Reversing cold tumors to hot: An immunoadjuvant-functionalized metal-organic framework for multimodal imaging-guided synergistic photoimmunotherapy

Immunotherapy assays using immunoadjuvants and tumor antigens could greatly increase the survival rates of patients with malignant tumors. As effective carriers, metal-organic frameworks (MOFs) have been widely utilized in cancer therapy due to their remarkable histocompatibility and low toxicity.
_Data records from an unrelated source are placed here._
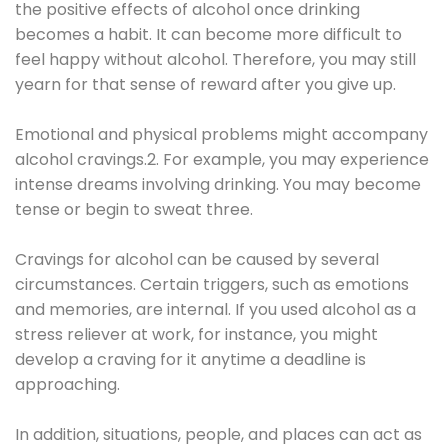
the positive effects of alcohol once drinking
becomes a habit. It can become more difficult to
feel happy without alcohol. Therefore, you may still
yearn for that sense of reward after you give up.
Emotional and physical problems might accompany
alcohol cravings.2. For example, you may experience
intense dreams involving drinking. You may become
tense or begin to sweat three.
Cravings for alcohol can be caused by several
circumstances. Certain triggers, such as emotions
and memories, are internal. If you used alcohol as a
stress reliever at work, for instance, you might
develop a craving for it anytime a deadline is
approaching.
In addition, situations, people, and places can act as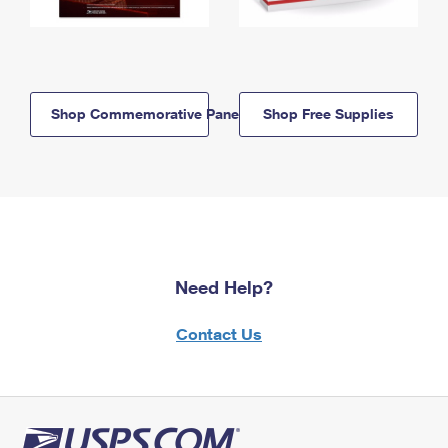
Shop Commemorative Panels
Shop Free Supplies
Need Help?
Contact Us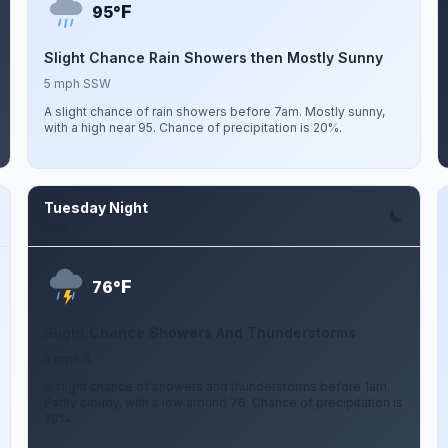
F
95°
Slight Chance Rain Showers then Mostly Sunny
5 mph SSW
A slight chance of rain showers before 7am. Mostly sunny,
with a high near 95. Chance of precipitation is 20%.
Tuesday Night
Aug 11
F
76°
Slight Chance Showers And Thunderstorms
5 mph S
A slight chance of showers and thunderstorms before 1am.
Partly cloudy, with a low around 76. Chance of precipitation is
20%.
Herein, we constructed a multimodal imaging-guided synergistic cancer photoimmunotherapy by employing a specific MOF (MIL101-NH2) as the core carrier; the MOF was dual-dressed with photoacoustic and fluorescent signal donors (indocyanine green, ICG) and immune adjuvants (cytosine-phosphate-guanine sequence, CpG) and named ICG-CpG@MOF. This nanocarrier could passively target the tumor site through the EPR effect and achieve multimodal imaging (fluorescence, photoacoustic, photothermal and magnetic resonance imaging) of the tumor. Synergistic cancer photoimmunotherapy was achieved via simultaneous photodynamic and photothermal methods with 808 nm laser irradiation. ICG-CpG@MOF achieved the GSH-controlled release of immunoadjuvant into the tumor microenvironment. Furthermore, the released tumor-associated antigen along with CpG could induce the transformation of tumor cells from cold to hot by activating the immune system, which significantly enhanced tumor cytotoxicity and achieved high cure rates with minimal side-effects. This strategy utilizing multimodal imaging and synergistic cancer photoimmunotherapy provides a promising approach for the diagnosis and treatment of cancer.

Automated summary

This study constructed a multimodal imaging-guided synergistic cancer photoimmunotherapy using metal-organic frameworks, achieving GSH-controlled release of immunoadjuvants and activating the immune system to significantly enhance tumor cytotoxicity, leading to high cure rates.